The state, meanwhile, is almost certain to appeal Cooper’s ruling on the same day that a written order surfaces. When the state files an appeal at the 1st District Court of Appeal, it will automatically trigger a stay of Cooper’s order — which would put the law back into effect.
Lauren Brenzel, organizing director of the Florida Alliance of Planned Parenthood Affiliates, called Cooper’s ruling a “victory.” But Brenzel described uncertainty about whether post-15-week abortions will be available as potentially creating confusion for patients.
“It’s really unfortunate, and this shows us exactly why politicians should not be interfering with access to health care. Imagine being a patient right now and trying to access safe care that should be legal in our state, and you’re having to worry about whether or not they’ll be able to provide it to you on one day or the other,” Brenzel told reporters outside the Leon County courtroom Thursday.
Hours later, Gov. Ron DeSantis said Cooper’s ruling was “not unanticipated” and vowed to appeal the decision.
DeSantis’ deputy press secretary Bryan Griffin said the Florida Supreme Court “misinterpreted” the privacy clause.

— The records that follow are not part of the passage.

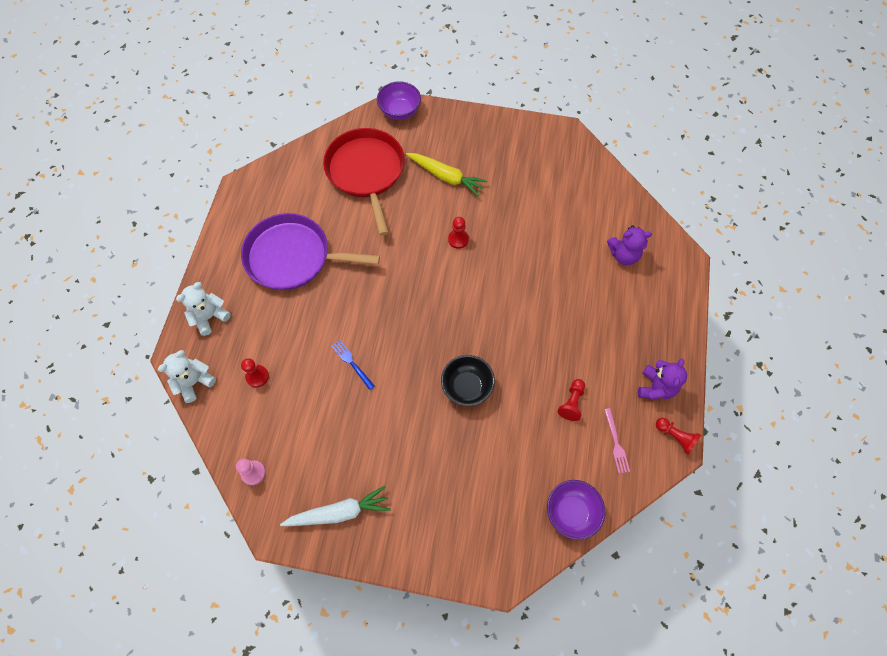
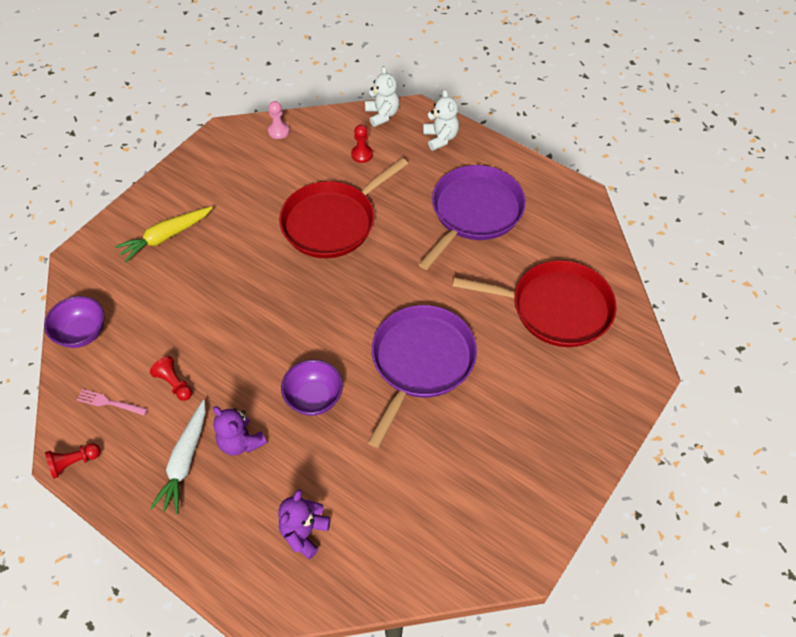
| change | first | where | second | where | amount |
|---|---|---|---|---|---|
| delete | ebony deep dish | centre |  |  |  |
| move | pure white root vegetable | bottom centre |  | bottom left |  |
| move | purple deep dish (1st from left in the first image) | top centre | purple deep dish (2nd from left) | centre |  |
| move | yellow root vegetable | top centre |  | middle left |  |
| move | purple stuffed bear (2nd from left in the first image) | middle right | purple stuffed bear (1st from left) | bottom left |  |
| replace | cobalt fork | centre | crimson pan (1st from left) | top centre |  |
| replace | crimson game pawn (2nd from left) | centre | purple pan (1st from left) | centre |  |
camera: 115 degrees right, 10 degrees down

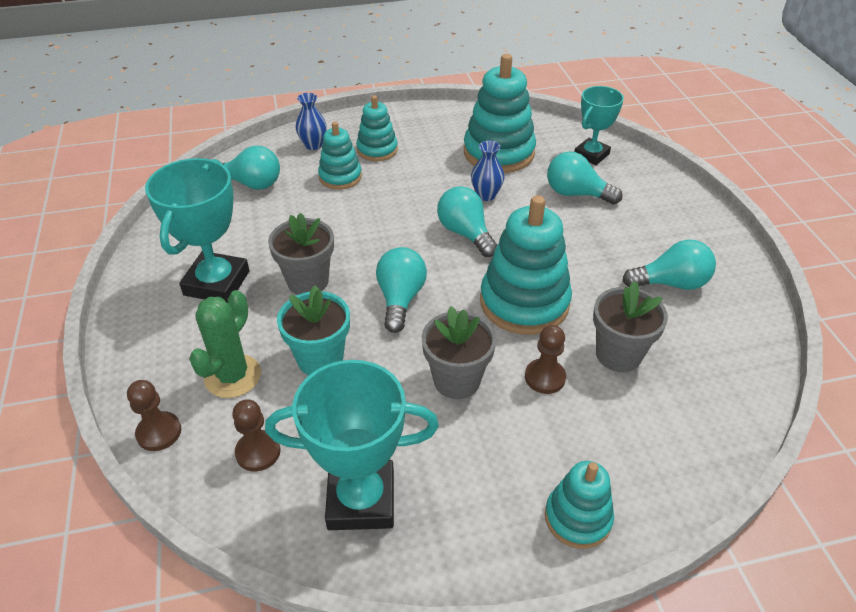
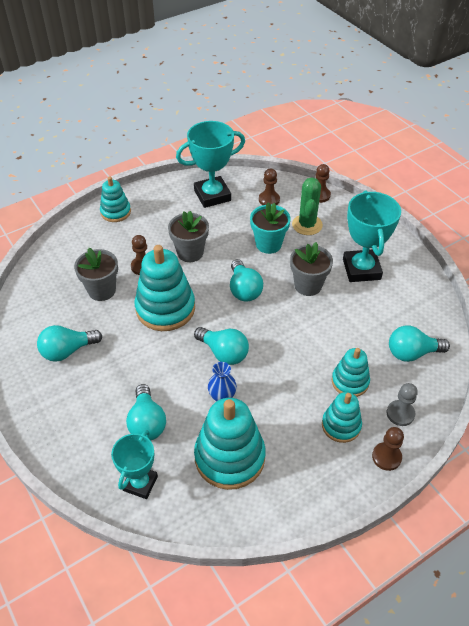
| change | first | where | second | where | amount |
|---|---|---|---|---|---|
| insert |  |  | russet game pawn (4th from left) | bottom right |  |
| replace | cobalt tall vase (1st from left) | top centre | ash-grey game pawn | middle right |  |
| rotate | aqua bulb (4th from left in the first image) | top right | aqua bulb (2nd from left) | middle left | 75 degrees clockwise |
camera: 160 degrees right, 5 degrees up

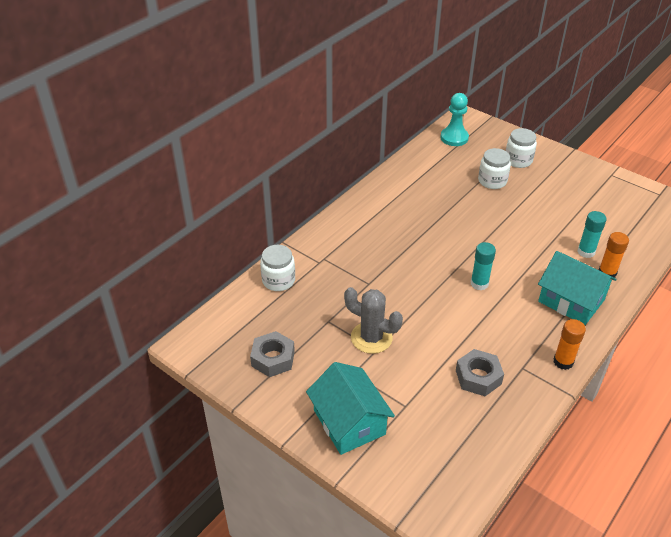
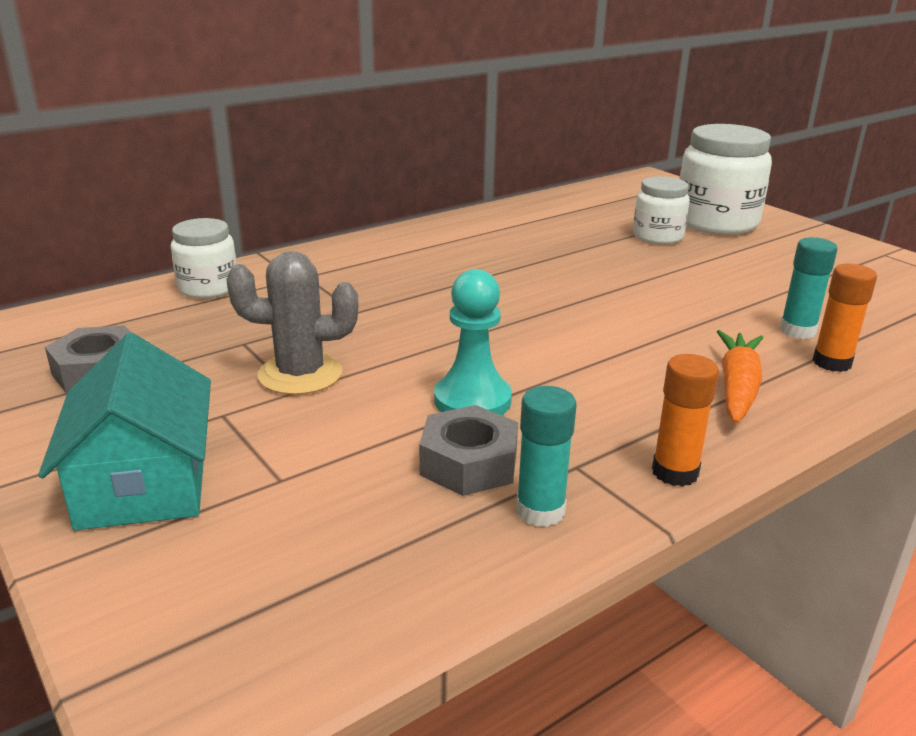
| change | first | where | second | where | amount |
|---|---|---|---|---|---|
| move | aqua game pawn | top right |  | centre |  |
| move | aqua stick of glue (1st from left) | middle right |  | centre |  |
| replace | aqua house (2nd from left) | middle right | bright orange root vegetable | middle right |  |
| rotate | ash-grey saguaro cactus | centre |  | middle left | 45 degrees counterclockwise |
| resize | pure white jam jar (3rd from left) | top right |  | top right | x1.70 |
camera: 15 degrees right, 15 degrees down

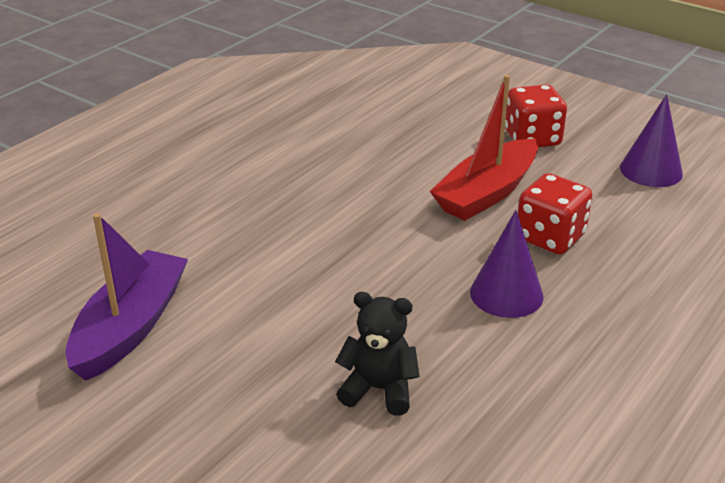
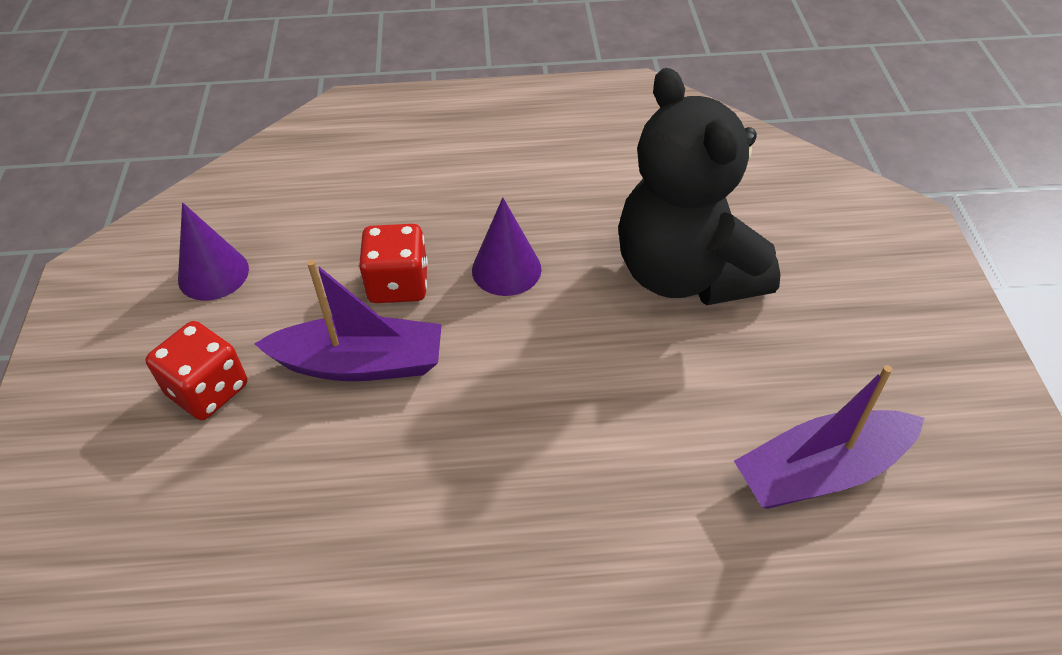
| change | first | where | second | where | amount |
|---|---|---|---|---|---|
| recolor | crimson boat | top right | purple boat (1st from left) | middle left |  |
| resize | ebony stuffed bear | bottom centre |  | top centre | x2.29 |
camera: 130 degrees left, 15 degrees up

“While we are disappointed with today’s ruling, we know that the pro-life HB 5 will ultimately withstand all legal challenges. The Florida Supreme Court previously misinterpreted Florida’s right to privacy as including a right to an abortion, and we reject this interpretation. The Florida Constitution does not include — and has never included — a right to kill an innocent unborn child,” Griffin said in a statement.